We all lie: it’s built into our psyche. I’m pretty sure that somewhere back in caveman days, somebody looked around and said, “Does this sabretooth pelt make me look fat?” And her mate grunted the equivalent of, “No, darling! It’s perfect.” Thus our species continued populating the Earth. Personally, I think lying is an essential part of civilization. It gets us through social situations, keeps our friends and enemies in line and helps us not look like jerks – most of the time. Plus, in general, lying is no big deal. The rewards are large and the consequences quite small. However, sometimes lies can be dangerous. These are the lies we tell ourselves. Here are just three examples.
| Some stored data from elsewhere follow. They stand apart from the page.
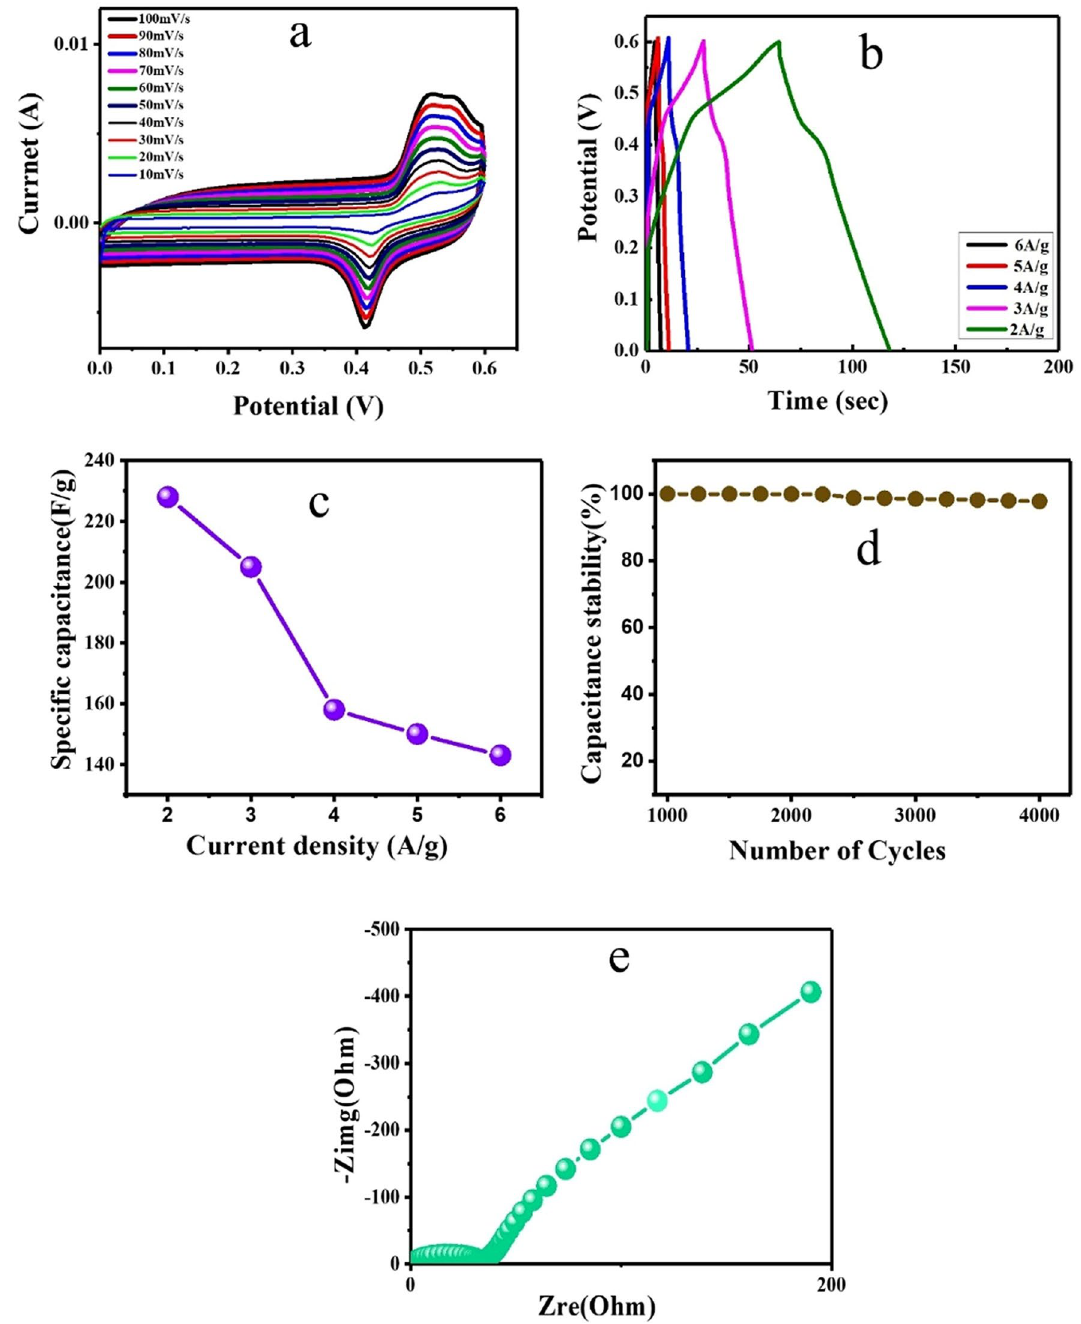
Figure 8. CV analysis of the N-MWCNT/CMC composite for the three-electrode configurations via 3 M KOH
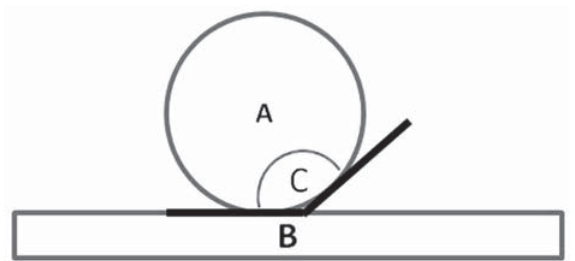
Figure 1- The WCA diagram. This image is representative of the silanized group for observing the obtained hydrophobic characteristics of the intra-radicular dentin surface. A: water drop, B: intra-radicular dentin, C: contact angle Table 1- The mean values of contact angles (Mean±SD)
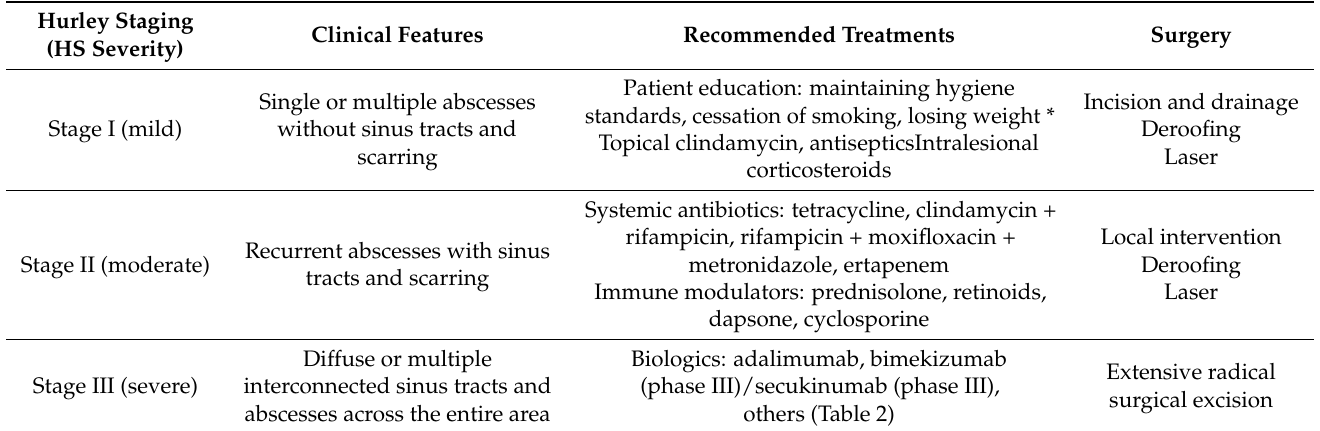
Table 1. Therapeutic approach of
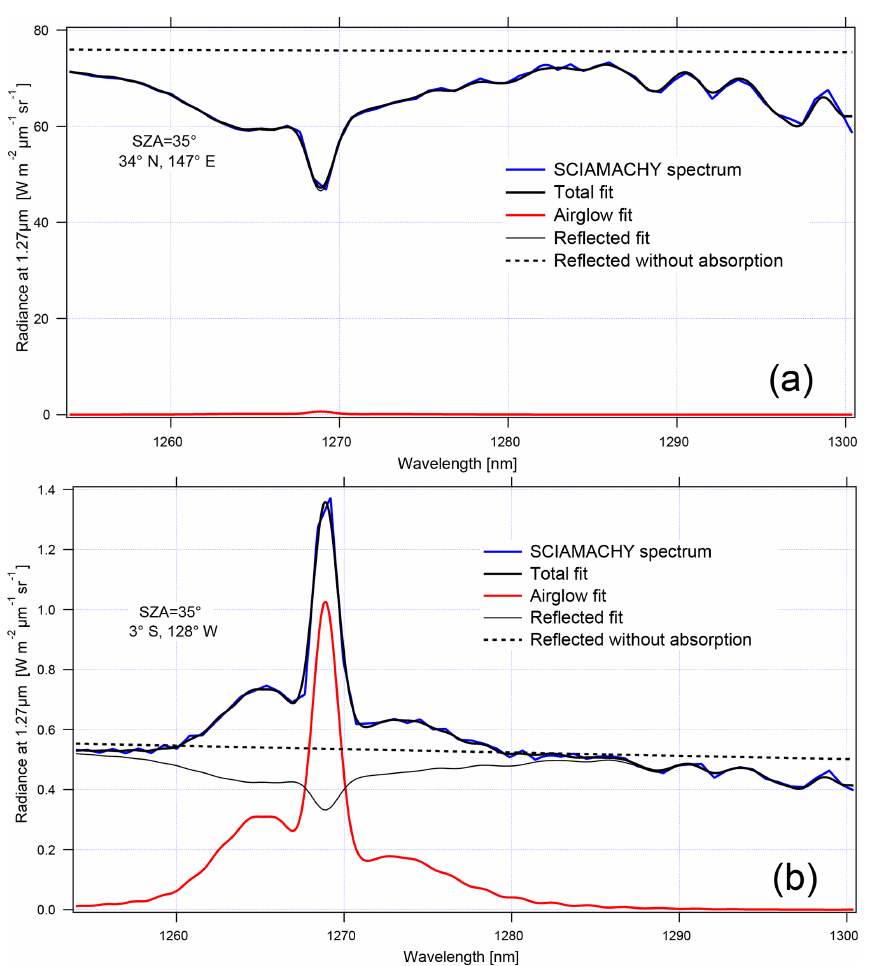
Figure 16. Two examples of SCIAMACHY spectra at nadir: (a) above thick clouds and (b) above clear ocean. The SCIAMACHY spectrum is in blue, fitted spectrum in thick black, determined airglow spectrum in red, fitted reflected spectrum in light black, and reflected spectrum without absorption in dotted black. The word “radiance” in the label axis indicates the spectral radiance or intensities.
1 – Remember, back in school when Brittany, Class President, hooked you into helping with the Annual Charity Drive because “It’ll be fun!” And remember how is wasn’t because, while she and her friends were up at the dance, “collecting” non-perishable food items, you spent the evening down in the school basement, working your ass off, sorting cans of tuna and packages of macaroni. Remember that? So how come you’re phoning everybody in the family (on both sides) and saying, “We’re doing Christmas at our house this year. C’mon over for dinner. It’ll be fun!”
2 — Normally, this lie comes right after some celebrity TV know-it-all has created a beautiful gingerbread sculpture shaped like the British House of Parliament. You watched them fashion this marvel — from finding fresh ginger at the local farmer’s market to carving out the wooden molds on a lathe. They’ve spun sugar to a transparent sheen for the windows and even installed battery-operated lights – all in less than 30 minutes! So, you say to yourself, “That looks easy” and go out a buy a Gingerbread House kit from the grocery store. Two weekends and three Gingerbread House kits later, your own mother won’t speak to you, the kids have filed a restraining order and whatever’s left of the gingerbread mess is sitting in the corner – where you threw it.
3 — Once again, this lie started in school. Your term project was due at the end of the semester, and that was three months away. Three months! That’s a lifetime when you’re a teenager. So, you decided to do a kick-ass/best ever treatise on the Pre-Cambrian Shield – complete with rock samples, charts, hand-drawn illustrations and a working model of a Canadian glacier because, you say to yourself, “I’ve got plenty of time.” And you keep saying that for the next 2 months and 27 days while your project slowly melts away like that glacier you’re never going to build. Finally, you end up with 10 pages (double-spaced) that you borrowed from an encyclopedia (no Wikipedia in those days) a Xeroxed copy of an aerial photograph of Ontario and couple of stones from your garden . . . .
Well, folks! Today is the 4th of December, and Christmas is exactly three weeks away. Just sayin’!